--- Text section ---

In 2026, there are some macOS conveniences that feel less like luxury perks and more like basic computing features Microsoft should have figured out by now. And the annoying part is that Apple’s advantage is not always raw power or flashy AI. A lot of the frustration comes from smaller, more practical things. These are the sort of features that quietly save time, make things feel super smooth, and make a computer feel like it belongs in the same world as the phone in your pocket.

Sharing Wi-Fi passwords should not still feel this good on a Mac

This is the one that always gets me. Apple lets you share Wi-Fi passwords from an iPhone, iPad, or Mac to another nearby Apple device almost instantly, as long as the devices are nearby and the accounts are properly set up. I’ve seen people around me use this feature for years, and it feels like I’m locked out of it.

You can even share Wi-Fi passwords from a Mac to another Mac, iPhone, or iPad. It is such a small thing, but it feels magical in the exact way modern computing should. Meanwhile, Windows still makes something this basic feel manual. You’re still stuck relying on good old memory. But in 2026, this is just embarrassing.

Universal Clipboard is still one of Apple’s most unfair advantages

Seamless is the thing you come to expect from the Apple ecosystem, and nothing showcases this more than the Universal Clipboard feature. Copy something on your iPhone, paste it on your Mac. Copy an image on your Mac, drop it into a message on your iPad. Apple’s Universal Clipboard sounds boring until you actually use it, and it becomes the kind of feature you start to miss immediately when you go back to a less-connected setup.

Apple officially supports this across iPhone, iPad, and Mac as a part of its Continuity stack. And this is what puts macOS ahead. It makes the ecosystem with multiple devices feel like extensions of one workspace. To be fair, Windows has gotten a lot better about linking to phones, but Apple still makes the handoff feel more invisible and more natural.

Unlocking your Mac with an Apple Watch is exactly the kind of laziness I respect

This may be the most Apple thing on the list, but I mean that as praise. If you are wearing an unlocked Apple Watch, your Mac can automatically unlock when you wake it, and the watch can also approve password prompts and admin requests. Apple supports this officially as Auto Unlock, and the convenience is obvious.

--- Data provided ---

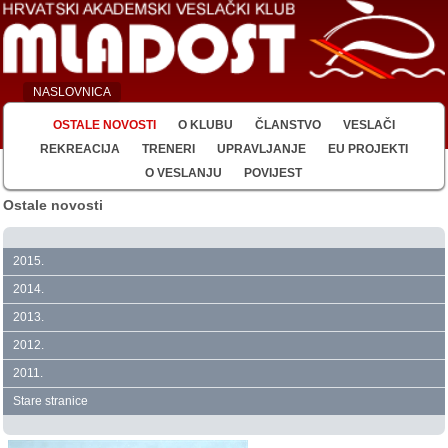
NASLOVNICA
OSTALE NOVOSTI
O KLUBU
ČLANSTVO
VESLAČI
REKREACIJA
TRENERI
UPRAVLJANJE
EU PROJEKTI
O VESLANJU
POVIJEST
Ostale novosti
2015.
2014.
2013.
2012.
2011.
Stare stranice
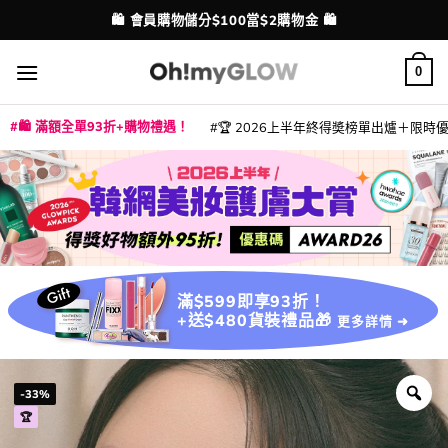
Skip
💳 支援消費券、FPS、八達通、PAYME、信用卡付款
配送港澳
to
content
0
🛍️ 滿額全單93折+購物禮遇！
🏆 2026上半年終得奬榜單出爐＋限時優惠
|
|
|
|
|
|
|
|
|
|
|
|
|
|
滿$599即享93折！
+送$480貨裝禮品🎁
更多詳情 ➜
-33%
🏆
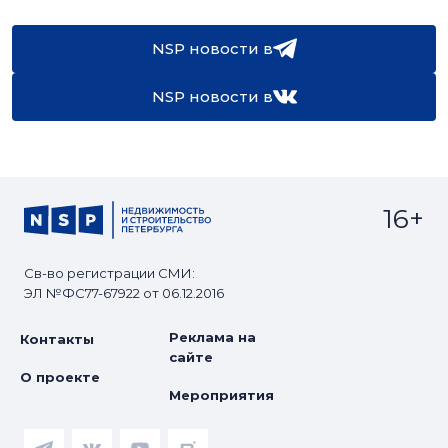
NSP новости в
NSP новости в
16+
Св-во регистрации СМИ:
ЭЛ №ФС77-67922 от 06.12.2016
Реклама на
Контакты
сайте
О проекте
Мероприятия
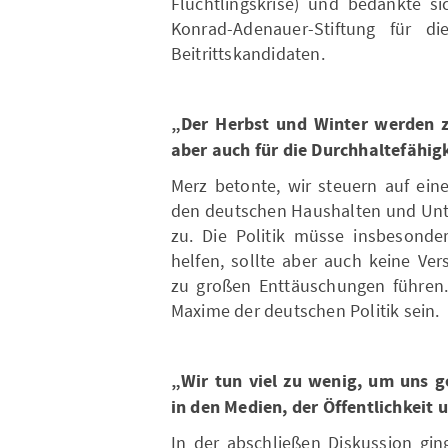
Flüchtlingskrise) und bedankte s
Konrad-Adenauer-Stiftung für 
Beitrittskandidaten.
„Der Herbst und Winter werden z
aber auch für die Durchhaltefähig
Merz betonte, wir steuern auf ein
den deutschen Haushalten und Unt
zu. Die Politik müsse insbesond
helfen, sollte aber auch keine Ve
zu großen Enttäuschungen führen. 
Maxime der deutschen Politik sein.
„Wir tun viel zu wenig, um uns 
in den Medien, der Öffentlichkeit 
In der abschließen Diskussion g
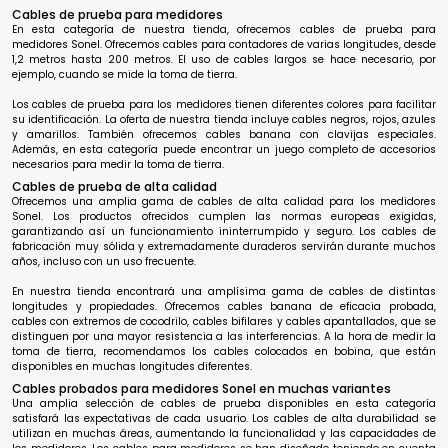
Cables de prueba para medidores
En esta categoría de nuestra tienda, ofrecemos cables de prueba para
medidores Sonel. Ofrecemos cables para contadores de varias longitudes, desde
1,2 metros hasta 200 metros. El uso de cables largos se hace necesario, por
ejemplo, cuando se mide la toma de tierra.
Los cables de prueba para los medidores tienen diferentes colores para facilitar
su identificación. La oferta de nuestra tienda incluye cables negros, rojos, azules
y amarillos. También ofrecemos cables banana con clavijas especiales.
Además, en esta categoría puede encontrar un juego completo de accesorios
necesarios para medir la toma de tierra.
Cables de prueba de alta calidad
Ofrecemos una amplia gama de cables de alta calidad para los medidores
Sonel. Los productos ofrecidos cumplen las normas europeas exigidas,
garantizando así un funcionamiento ininterrumpido y seguro. Los cables de
fabricación muy sólida y extremadamente duraderos servirán durante muchos
años, incluso con un uso frecuente.
En nuestra tienda encontrará una amplísima gama de cables de distintas
longitudes y propiedades. Ofrecemos cables banana de eficacia probada,
cables con extremos de cocodrilo, cables bifilares y cables apantallados, que se
distinguen por una mayor resistencia a las interferencias. A la hora de medir la
toma de tierra, recomendamos los cables colocados en bobina, que están
disponibles en muchas longitudes diferentes.
Cables probados para medidores Sonel en muchas variantes
Una amplia selección de cables de prueba disponibles en esta categoría
satisfará las expectativas de cada usuario. Los cables de alta durabilidad se
utilizan en muchas áreas, aumentando la funcionalidad y las capacidades de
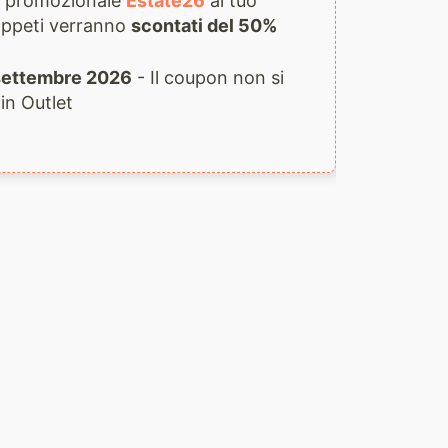
ce promozionale
Estate26
al tuo
 tappeti verranno
scontati del 50%
1 settembre 2026
- Il coupon non si
 in Outlet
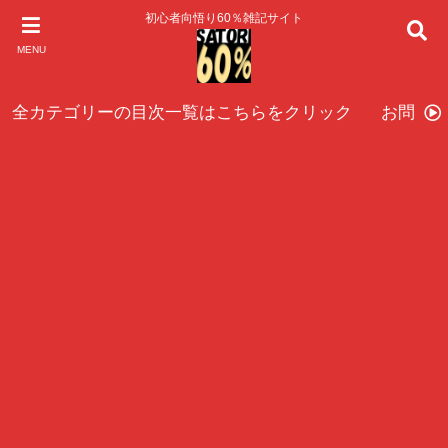
初心者向悟り60％雑記サイト
MENU
全カテゴリーの目次一覧はこちらをクリック
お問い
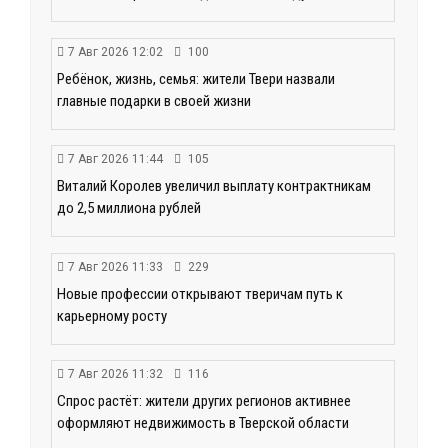
7 Авг 2026 12:02
100
Ребёнок, жизнь, семья: жители Твери назвали
главные подарки в своей жизни
7 Авг 2026 11:44
105
Виталий Королев увеличил выплату контрактникам
до 2,5 миллиона рублей
7 Авг 2026 11:33
229
Новые профессии открывают тверичам путь к
карьерному росту
7 Авг 2026 11:32
116
Спрос растёт: жители других регионов активнее
оформляют недвижимость в Тверской области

---

## The task
Name every Apple device mentioned in the article about macOS conveniences.

## Your response
iPhone, iPad, Mac, Apple Watch